Current plans to update our 152-year-old mining laws fail to redress centuries of mineral-extractive colonialism.
The first time I visited Peehee Mu’huh, mining for lithium had already begun.
I was there in the fall of 2023 as part of my work with People of Red Mountain, descendants of the Fort McDermitt Paiute-Shoshone Tribe who lead the movement against extraction on this sacred landscape. We gathered at the valley in northern Nevada, known as Thacker Pass, to commemorate the massacre of 31 Paiute-Shoshone people there by the U.S. Cavalry on Sept. 12, 1865.
Historic violence underlies the importance of Peehee Mu’huh, a site whose name means “rotten moon” in Paiute — a reference to the massacre. Yet the place’s spiritual significance to Great Basin Indigenous peoples runs deeper. They have long come here to hunt, gather food and medicine, workshop, fish, and sojourn for ceremony and family gatherings.
None of these connections were included in Tribal consultations for the Thacker Pass Lithium Mine — because, essentially, there were no consultations.
Sure, the government said it consulted the Tribes. As part of the standard environmental impact statement process — which is intended to mitigate ecological and cultural harms on Bureau of Land Management public lands — three local reservations each received a letter outlining the plans to mine lithium. Unfortunately this occurred during COVID-19 lockdowns when Tribal councils closed and many Tribal members were ill. Still, those unanswered letters were considered “input” by native community members on the 18,000-acre mine slated to produce electric vehicle batteries out of their ancestral homelands.

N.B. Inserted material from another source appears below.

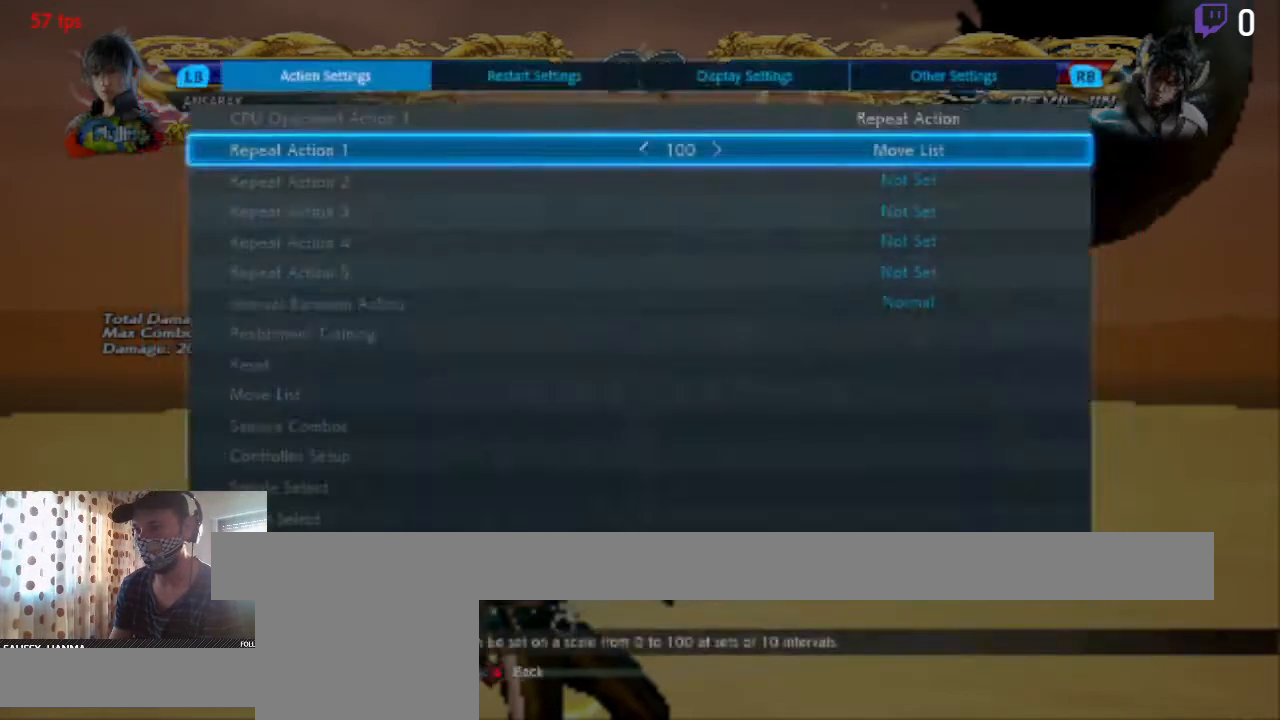
{"buttons": [], "left_stick": "center", "right_stick": "center", "events": [[100, "B", "down"], [267, "B", "up"]]}
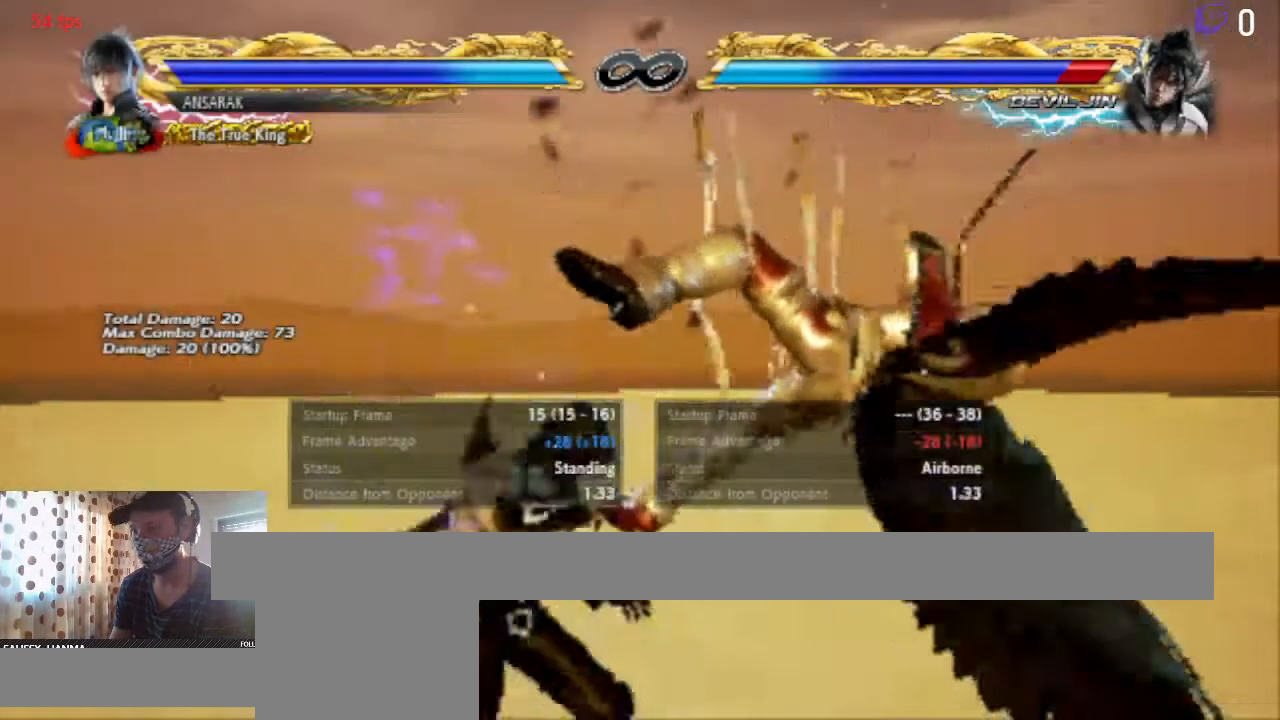
{"buttons": [], "left_stick": "center", "right_stick": "center", "events": [[234, "B", "down"], [401, "B", "up"]]}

After that, a social movement emerged to challenge the lack of consent, affirm the significance of this space, and resist the sacrifice of Indigenous sacred landscapes to extract “energy transition minerals” like lithium — over 50% of which lie within Indigenous lands.
It was that movement that brought me to Thacker Pass.
On the first night after I arrived, the sun set to reveal a radiant orange-sorbet sky. Below our perch on the ridge, everyone could see miners scraping the surface and hear diesel trucks and engines droning ominously.
That winter I made further visits while producing a documentary with People of Red Mountain. Snow crunched underfoot as we took in the landscape changes: a pipeline siphoning water from Quinn River, electric lines, and ancillary facilities for the open-pit mine.
To picture the other major impact to come — a planned 1,300-acre waste dump — I would have to use my imagination.
Waste and the Courts
To dig up every pound of lithium, the mine will remove thousands of pounds of rock, soil, and other minerals, most of which will not be used and are considered waste.
That’s the secret of mining: It requires significant space to dump its byproducts.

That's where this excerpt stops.